乃木坂氏は、代表的作品である『医龍-TeamMedicalDragon-』では医療の現場を、前作『第3のギデオン』ではフランス取材を敢行しており、取材を“する”タイプの作家といえるだろう。筆者は様々な段取りを整え、今年1月と4月、東京拘置所への取材に同行するに至った。

 小菅駅からの道のりをゆっくりと歩きながら、M氏がその景色を写真に収める。乃木坂氏はただひたすらに周囲を観察している。敷地外にある差し入れ屋をしげしげと眺めていた。東京拘置所の敷地内に入ってからは撮影は行わず、M氏も乃木坂氏とともに“観察モード”となった。面会申請の窓口や、差し入れ窓口の形状や職員の振る舞いを眺めたのち、差し入れ屋が取り揃えている商品のラインナップをしっかりと確認していた。面会人の待合室にあるソファに座り、番号が表示されるモニタや、目の前にある大型テレビ、他の面会人の様子を見つめる。

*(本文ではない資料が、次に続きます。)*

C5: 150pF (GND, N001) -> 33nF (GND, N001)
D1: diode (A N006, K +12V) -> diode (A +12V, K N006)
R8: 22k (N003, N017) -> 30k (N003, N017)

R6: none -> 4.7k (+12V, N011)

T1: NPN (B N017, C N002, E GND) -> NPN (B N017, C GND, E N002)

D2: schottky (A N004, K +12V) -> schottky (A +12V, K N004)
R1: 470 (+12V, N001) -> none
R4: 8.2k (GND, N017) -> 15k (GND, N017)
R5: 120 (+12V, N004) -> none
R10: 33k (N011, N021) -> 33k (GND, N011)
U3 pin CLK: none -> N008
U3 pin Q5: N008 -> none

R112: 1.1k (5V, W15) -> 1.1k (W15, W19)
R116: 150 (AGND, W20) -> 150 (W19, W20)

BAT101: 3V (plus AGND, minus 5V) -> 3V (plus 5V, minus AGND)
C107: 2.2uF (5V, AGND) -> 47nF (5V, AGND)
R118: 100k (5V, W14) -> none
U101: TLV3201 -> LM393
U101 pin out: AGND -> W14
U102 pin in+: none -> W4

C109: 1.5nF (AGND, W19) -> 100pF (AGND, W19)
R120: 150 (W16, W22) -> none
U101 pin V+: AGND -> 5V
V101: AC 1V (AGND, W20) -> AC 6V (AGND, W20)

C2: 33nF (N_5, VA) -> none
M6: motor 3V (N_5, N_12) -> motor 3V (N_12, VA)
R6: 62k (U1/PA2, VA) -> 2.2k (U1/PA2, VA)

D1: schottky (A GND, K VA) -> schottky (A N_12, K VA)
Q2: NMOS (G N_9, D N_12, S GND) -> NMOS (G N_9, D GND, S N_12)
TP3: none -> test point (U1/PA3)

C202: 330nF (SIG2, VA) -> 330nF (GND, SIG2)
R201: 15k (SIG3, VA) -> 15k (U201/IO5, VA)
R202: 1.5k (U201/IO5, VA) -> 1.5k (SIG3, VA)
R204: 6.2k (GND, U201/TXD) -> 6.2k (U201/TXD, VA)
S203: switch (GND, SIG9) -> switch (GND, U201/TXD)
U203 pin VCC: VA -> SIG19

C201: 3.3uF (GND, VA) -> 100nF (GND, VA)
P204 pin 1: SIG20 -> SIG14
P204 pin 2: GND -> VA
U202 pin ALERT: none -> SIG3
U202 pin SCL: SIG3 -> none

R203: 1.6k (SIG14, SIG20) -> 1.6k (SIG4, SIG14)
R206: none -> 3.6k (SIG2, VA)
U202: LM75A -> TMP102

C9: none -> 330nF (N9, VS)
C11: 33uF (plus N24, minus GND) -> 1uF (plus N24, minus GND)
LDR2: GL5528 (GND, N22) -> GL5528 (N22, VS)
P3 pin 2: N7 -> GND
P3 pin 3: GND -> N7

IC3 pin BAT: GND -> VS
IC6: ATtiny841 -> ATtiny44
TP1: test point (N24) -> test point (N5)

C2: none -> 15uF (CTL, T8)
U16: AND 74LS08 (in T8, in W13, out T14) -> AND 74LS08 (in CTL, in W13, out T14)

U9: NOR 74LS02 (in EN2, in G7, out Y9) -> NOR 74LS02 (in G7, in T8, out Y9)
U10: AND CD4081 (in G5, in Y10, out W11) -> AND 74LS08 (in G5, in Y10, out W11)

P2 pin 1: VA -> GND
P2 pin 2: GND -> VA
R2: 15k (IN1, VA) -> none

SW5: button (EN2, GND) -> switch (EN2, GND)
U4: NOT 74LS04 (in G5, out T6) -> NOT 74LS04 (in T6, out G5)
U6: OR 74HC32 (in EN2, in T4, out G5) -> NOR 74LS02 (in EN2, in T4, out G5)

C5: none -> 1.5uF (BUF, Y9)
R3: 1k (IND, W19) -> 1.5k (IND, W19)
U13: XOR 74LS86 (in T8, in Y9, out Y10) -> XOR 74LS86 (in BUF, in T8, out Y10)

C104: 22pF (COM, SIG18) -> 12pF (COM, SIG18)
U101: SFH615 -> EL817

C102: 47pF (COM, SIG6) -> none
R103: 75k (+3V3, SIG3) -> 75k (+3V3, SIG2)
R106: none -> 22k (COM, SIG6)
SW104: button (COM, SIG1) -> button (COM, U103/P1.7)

 そして、いよいよ面会室へ向かうこととなったそのとき、乃木坂氏がせっぱ詰まった様子でこう訴えはじめた。

「紙とペンを……!」

 慌てて筆者が持っていた予備の極細ゲルインクペンを渡すがノートは1冊。そこから1枚だけビリリと破り取り、残りのノートを乃木坂氏に手渡すと、一心不乱に何か書き留め始めた。そっと覗き込むと、身体検査場や廊下など、様々な場所を驚異的な速さでデッサンしている。とにかく速いのだ。ページがどんどん消費され、最後は裏表紙にまで描き込んでいた。神業を見てしまった瞬間だった。

 面会取材を終えたのち、拘置所の向かいにある喫茶店『アイアイ』で休憩して帰路に着いた。